╭─ Records supplied
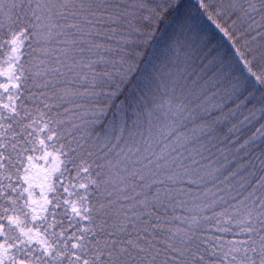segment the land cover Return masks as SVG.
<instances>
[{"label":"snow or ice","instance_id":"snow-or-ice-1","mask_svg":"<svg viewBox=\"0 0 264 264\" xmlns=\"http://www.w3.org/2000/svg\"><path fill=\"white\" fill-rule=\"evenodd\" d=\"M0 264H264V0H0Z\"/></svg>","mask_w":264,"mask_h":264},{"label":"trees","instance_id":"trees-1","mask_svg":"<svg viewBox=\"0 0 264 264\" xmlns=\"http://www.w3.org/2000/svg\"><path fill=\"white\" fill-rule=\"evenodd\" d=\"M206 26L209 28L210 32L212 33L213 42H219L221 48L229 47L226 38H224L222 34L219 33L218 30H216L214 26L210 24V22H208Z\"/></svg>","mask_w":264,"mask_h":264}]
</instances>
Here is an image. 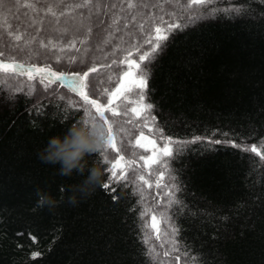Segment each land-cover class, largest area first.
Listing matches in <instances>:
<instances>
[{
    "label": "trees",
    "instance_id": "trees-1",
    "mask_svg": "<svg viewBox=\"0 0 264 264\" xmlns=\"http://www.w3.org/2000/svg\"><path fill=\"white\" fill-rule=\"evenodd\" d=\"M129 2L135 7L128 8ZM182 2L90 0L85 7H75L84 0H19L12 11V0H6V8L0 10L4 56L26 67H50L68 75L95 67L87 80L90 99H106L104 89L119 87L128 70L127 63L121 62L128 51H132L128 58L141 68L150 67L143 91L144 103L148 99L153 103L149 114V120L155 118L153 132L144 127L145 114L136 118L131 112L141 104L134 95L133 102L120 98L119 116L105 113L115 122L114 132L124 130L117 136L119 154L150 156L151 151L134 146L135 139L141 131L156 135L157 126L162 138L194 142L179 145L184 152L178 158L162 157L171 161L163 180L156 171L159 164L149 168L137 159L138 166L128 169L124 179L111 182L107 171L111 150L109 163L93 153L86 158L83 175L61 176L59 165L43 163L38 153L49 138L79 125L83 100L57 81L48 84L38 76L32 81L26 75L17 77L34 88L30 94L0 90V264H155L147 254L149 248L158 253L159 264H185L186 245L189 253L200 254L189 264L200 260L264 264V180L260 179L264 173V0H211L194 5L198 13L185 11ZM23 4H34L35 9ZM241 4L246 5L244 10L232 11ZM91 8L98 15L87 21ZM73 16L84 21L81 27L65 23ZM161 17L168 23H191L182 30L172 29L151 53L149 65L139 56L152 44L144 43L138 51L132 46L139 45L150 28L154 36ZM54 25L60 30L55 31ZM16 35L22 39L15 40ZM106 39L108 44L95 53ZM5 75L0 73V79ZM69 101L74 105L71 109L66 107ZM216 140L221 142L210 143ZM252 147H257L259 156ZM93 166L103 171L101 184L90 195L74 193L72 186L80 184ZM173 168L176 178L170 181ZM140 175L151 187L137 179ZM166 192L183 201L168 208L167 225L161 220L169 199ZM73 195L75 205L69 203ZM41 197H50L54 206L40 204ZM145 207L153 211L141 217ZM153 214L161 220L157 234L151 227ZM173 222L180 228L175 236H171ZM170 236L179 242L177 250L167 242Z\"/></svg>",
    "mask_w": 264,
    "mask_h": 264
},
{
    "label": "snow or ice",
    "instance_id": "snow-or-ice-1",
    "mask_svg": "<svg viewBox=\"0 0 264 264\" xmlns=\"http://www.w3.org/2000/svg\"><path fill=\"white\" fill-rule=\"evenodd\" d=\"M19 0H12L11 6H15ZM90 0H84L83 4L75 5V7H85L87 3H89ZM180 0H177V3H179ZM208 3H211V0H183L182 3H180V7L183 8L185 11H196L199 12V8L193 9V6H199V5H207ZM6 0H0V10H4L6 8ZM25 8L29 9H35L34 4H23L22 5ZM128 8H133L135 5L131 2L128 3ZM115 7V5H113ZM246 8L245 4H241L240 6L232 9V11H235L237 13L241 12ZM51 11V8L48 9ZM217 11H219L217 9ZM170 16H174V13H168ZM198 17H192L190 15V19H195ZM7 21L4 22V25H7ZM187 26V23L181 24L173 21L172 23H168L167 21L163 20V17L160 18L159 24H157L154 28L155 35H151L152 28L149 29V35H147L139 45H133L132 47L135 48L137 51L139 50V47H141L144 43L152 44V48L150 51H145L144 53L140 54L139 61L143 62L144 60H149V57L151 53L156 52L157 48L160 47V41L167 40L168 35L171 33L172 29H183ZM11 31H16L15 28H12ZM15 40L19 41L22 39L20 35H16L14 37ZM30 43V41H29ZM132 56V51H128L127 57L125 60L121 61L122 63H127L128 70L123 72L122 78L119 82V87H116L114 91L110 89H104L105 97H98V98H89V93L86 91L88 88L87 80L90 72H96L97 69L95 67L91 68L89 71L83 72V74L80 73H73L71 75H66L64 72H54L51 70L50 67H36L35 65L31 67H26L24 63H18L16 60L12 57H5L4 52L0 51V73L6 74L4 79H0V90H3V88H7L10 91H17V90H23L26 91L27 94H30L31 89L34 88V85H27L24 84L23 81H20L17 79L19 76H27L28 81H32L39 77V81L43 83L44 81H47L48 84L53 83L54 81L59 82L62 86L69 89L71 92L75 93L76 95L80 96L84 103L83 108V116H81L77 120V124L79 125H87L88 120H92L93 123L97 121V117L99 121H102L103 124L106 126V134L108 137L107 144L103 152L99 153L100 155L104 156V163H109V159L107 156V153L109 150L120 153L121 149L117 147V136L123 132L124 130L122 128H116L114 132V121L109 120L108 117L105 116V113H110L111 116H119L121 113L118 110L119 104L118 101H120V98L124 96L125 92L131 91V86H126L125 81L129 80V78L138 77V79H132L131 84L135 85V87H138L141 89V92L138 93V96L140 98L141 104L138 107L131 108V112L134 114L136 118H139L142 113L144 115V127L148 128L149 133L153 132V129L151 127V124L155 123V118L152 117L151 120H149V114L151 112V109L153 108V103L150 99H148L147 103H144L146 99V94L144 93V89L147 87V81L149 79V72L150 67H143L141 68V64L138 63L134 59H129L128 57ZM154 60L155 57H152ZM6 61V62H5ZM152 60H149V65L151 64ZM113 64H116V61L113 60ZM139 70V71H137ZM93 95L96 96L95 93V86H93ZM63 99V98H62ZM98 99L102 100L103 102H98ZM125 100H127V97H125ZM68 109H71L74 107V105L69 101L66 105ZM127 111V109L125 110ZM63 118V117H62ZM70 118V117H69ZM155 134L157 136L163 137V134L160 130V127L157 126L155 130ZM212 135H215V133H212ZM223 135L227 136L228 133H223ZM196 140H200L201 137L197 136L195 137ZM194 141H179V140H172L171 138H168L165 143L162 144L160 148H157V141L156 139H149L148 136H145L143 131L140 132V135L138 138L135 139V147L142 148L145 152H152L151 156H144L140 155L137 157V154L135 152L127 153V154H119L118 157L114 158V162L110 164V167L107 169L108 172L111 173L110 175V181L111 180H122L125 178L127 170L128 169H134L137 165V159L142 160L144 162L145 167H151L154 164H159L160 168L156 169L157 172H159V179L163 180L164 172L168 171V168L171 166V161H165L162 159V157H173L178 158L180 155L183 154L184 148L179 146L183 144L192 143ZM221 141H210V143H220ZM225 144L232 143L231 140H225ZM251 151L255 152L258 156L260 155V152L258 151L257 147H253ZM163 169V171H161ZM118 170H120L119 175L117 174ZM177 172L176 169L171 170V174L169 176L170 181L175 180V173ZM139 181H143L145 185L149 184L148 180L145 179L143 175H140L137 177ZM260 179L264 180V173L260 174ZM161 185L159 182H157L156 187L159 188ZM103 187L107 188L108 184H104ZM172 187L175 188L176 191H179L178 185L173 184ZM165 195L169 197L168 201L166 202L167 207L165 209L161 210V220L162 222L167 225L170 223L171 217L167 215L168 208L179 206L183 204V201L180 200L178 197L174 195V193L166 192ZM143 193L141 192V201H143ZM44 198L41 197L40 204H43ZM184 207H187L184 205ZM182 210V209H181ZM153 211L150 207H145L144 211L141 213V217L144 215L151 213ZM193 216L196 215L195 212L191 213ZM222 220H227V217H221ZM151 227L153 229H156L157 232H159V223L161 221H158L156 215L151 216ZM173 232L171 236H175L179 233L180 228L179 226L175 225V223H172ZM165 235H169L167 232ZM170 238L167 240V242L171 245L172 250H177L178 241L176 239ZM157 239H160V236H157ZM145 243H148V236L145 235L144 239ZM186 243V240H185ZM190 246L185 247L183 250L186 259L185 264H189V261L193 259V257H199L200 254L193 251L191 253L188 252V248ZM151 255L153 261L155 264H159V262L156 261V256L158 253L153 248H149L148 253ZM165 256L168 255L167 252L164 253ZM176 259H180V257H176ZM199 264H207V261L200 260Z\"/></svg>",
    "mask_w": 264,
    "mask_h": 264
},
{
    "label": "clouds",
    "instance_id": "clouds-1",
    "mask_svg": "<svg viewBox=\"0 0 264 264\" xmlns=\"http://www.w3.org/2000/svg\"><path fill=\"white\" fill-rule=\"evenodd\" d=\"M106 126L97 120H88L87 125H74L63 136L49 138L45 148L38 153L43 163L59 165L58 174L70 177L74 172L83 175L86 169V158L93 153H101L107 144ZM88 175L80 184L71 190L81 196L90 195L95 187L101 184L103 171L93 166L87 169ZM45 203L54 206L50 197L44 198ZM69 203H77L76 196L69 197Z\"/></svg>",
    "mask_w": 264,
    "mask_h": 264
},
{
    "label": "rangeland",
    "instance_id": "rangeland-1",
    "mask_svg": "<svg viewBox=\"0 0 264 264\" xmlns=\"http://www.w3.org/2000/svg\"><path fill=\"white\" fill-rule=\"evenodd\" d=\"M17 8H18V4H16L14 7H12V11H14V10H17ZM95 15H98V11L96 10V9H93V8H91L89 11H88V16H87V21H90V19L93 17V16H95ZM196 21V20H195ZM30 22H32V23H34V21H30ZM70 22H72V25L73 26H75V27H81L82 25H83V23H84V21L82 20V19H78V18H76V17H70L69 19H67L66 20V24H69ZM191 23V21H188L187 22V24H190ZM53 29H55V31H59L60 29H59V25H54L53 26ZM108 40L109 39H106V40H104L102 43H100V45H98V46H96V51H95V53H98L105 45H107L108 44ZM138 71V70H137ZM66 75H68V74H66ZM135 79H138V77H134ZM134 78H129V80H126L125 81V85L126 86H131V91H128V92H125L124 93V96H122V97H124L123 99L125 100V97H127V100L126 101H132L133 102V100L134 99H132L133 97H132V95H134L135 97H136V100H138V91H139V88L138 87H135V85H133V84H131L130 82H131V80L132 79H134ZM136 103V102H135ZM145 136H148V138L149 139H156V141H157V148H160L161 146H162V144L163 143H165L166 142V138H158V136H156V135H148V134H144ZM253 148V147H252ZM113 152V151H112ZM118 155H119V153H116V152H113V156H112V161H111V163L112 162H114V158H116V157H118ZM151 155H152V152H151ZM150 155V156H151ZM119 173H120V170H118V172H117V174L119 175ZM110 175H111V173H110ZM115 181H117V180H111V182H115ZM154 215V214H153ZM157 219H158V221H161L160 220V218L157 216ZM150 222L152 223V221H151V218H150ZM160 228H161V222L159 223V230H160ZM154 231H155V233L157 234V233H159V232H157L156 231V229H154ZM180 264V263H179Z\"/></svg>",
╰─
## Directive
Count the lines in the rows above that contain the string "instances", and state only the number.

## Finished answer
4